▸ **Aim of the exercise**: Your task is to return the line containing "На Шафировском проспекте автомобиль сбил" and each line after it through the end of the entries, exactly, with no other lines.

(Page-level text extractions)

►

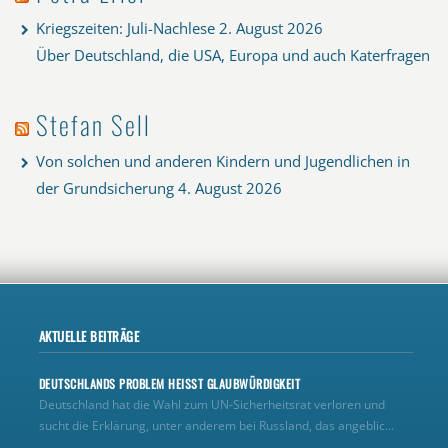
Kriegszeiten: Juli-Nachlese
2. August 2026
Über Deutschland, die USA, Europa und auch Katerfragen
Stefan Sell
Von solchen und anderen Kindern und Jugendlichen in
der Grundsicherung
4. August 2026
AKTUELLE BEITRÄGE
DEUTSCHLANDS PROBLEM HEISST GLAUBWÜRDIGKEIT
Deutschland hat die Wahl zum UN‑Sicherheitsrat verloren und
sucht die Erklärung, unter anderem bei Russland, das angeblic...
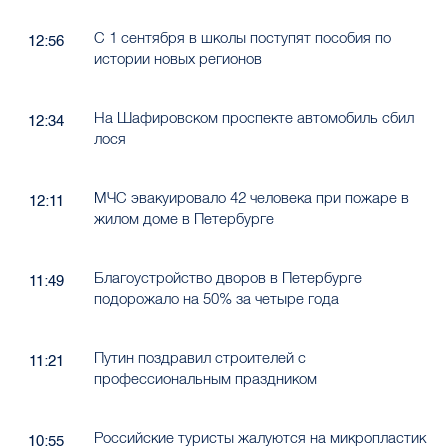
С 1 сентября в школы поступят пособия по
12:56
истории новых регионов
На Шафировском проспекте автомобиль сбил
12:34
лося
МЧС эвакуировало 42 человека при пожаре в
12:11
жилом доме в Петербурге
Благоустройство дворов в Петербурге
11:49
подорожало на 50% за четыре года
Путин поздравил строителей с
11:21
профессиональным праздником
Российские туристы жалуются на микропластик
10:55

◄

▸ **Task output**:
На Шафировском проспекте автомобиль сбил
12:34
лося
МЧС эвакуировало 42 человека при пожаре в
12:11
жилом доме в Петербурге
Благоустройство дворов в Петербурге
11:49
подорожало на 50% за четыре года
Путин поздравил строителей с
11:21
профессиональным праздником
Российские туристы жалуются на микропластик
10:55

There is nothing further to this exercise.